**Exercise:** Reproduce the entries below in full, word for word.

Dataset extract Block Start

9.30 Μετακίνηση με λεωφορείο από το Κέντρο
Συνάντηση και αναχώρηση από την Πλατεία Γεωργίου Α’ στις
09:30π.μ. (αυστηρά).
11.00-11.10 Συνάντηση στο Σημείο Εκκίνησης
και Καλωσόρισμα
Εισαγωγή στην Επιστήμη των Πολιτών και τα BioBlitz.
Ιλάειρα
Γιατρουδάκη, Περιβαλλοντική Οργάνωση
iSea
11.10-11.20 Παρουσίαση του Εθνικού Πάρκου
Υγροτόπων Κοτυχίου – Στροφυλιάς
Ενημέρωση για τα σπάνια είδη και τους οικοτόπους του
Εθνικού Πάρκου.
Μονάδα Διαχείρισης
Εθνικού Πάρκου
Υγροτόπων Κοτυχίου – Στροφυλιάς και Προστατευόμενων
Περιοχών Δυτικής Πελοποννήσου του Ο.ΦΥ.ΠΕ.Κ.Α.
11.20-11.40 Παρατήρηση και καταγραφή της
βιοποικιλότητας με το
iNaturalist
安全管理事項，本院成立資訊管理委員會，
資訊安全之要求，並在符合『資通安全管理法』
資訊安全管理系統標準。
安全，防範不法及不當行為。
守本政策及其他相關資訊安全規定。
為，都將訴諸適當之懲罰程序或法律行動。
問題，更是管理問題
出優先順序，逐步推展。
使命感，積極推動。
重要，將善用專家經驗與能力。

Dataset extract Block End

**Solution for this exercise:**
9.30 Μετακίνηση με λεωφορείο από το Κέντρο
Συνάντηση και αναχώρηση από την Πλατεία Γεωργίου Α’ στις
09:30π.μ. (αυστηρά).
11.00-11.10 Συνάντηση στο Σημείο Εκκίνησης
και Καλωσόρισμα
Εισαγωγή στην Επιστήμη των Πολιτών και τα BioBlitz.
Ιλάειρα
Γιατρουδάκη, Περιβαλλοντική Οργάνωση
iSea
11.10-11.20 Παρουσίαση του Εθνικού Πάρκου
Υγροτόπων Κοτυχίου – Στροφυλιάς
Ενημέρωση για τα σπάνια είδη και τους οικοτόπους του
Εθνικού Πάρκου.
Μονάδα Διαχείρισης
Εθνικού Πάρκου
Υγροτόπων Κοτυχίου – Στροφυλιάς και Προστατευόμενων
Περιοχών Δυτικής Πελοποννήσου του Ο.ΦΥ.ΠΕ.Κ.Α.
11.20-11.40 Παρατήρηση και καταγραφή της
βιοποικιλότητας με το
iNaturalist
安全管理事項，本院成立資訊管理委員會，
資訊安全之要求，並在符合『資通安全管理法』
資訊安全管理系統標準。
安全，防範不法及不當行為。
守本政策及其他相關資訊安全規定。
為，都將訴諸適當之懲罰程序或法律行動。
問題，更是管理問題
出優先順序，逐步推展。
使命感，積極推動。
重要，將善用專家經驗與能力。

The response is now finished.